Other cities and states - including San Francisco, San Antonio, Los Angeles County, and New York City -have taken steps to create nutritional standards that limit or prohibit the sale or distribution of unhealthy foods, including sugar-sweetened beverages.
Two years after the Boston Public Schools removed soda and unhealthy snacks from vending machines, BPS’ youth surveillance data showed that overall consumption of sugary drinks by BPS high school students decreased significantly.
Since that time, Boston has taken additional steps such as expanding neighborhood walking groups, subsidizing gym memberships, supporting backyard gardens, and investing city dollars in the Bounty Bucks program so that more families can afford to buy fresh fruits and vegetables at Farmers’ Markets. This summer, Boston will launch New England’s first bike share program, which will put 600 bikes on the streets for residents and visitors to use in the city.
Along the way, the city has found no shortage of supportive partners. Yesterday, Bill Walczak of Carney Hospital in the Steward Health Care System said he’d implemented on Monday a ban on sugar-sweetened beverages sold or provided on hospital grounds. The ban has begun in cafeterias, retail, and patient service areas. Carney is the first hospital in Boston to implement such a policy.

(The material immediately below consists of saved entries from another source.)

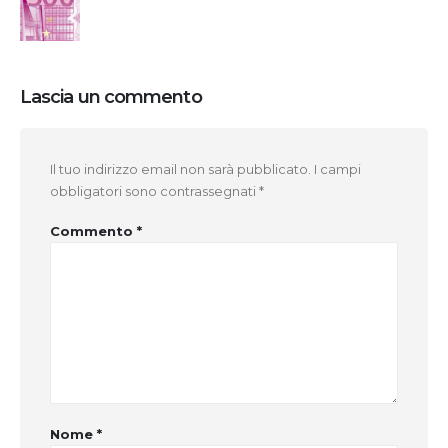
Lascia un commento
Il tuo indirizzo email non sarà pubblicato.
I campi
obbligatori sono contrassegnati
*
Commento
*
Nome
*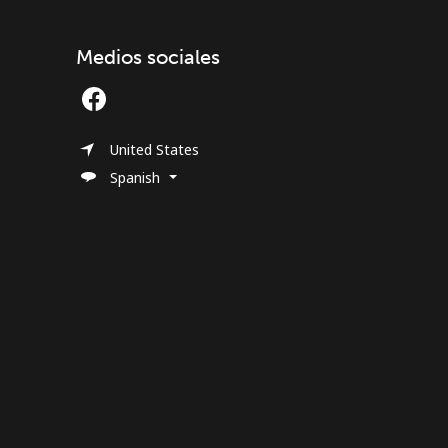
Medios sociales
United States
Spanish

“I applaud Mayor Menino and Bill Walczak for their leadership in creating healthier civic, workplace, school and healthcare environments by eliminating soda and other sugary drinks wherever possible,” said Dr. Willett of the Harvard School of Public Health and a leading expert internationally on obesity. “There is abundant evidence that the huge increase in soda consumption in the past 40 years is the most important single factor behind America’s obesity epidemic. These steps will greatly assist in creating a new social norm, in which healthier beverages are the preferred choice.”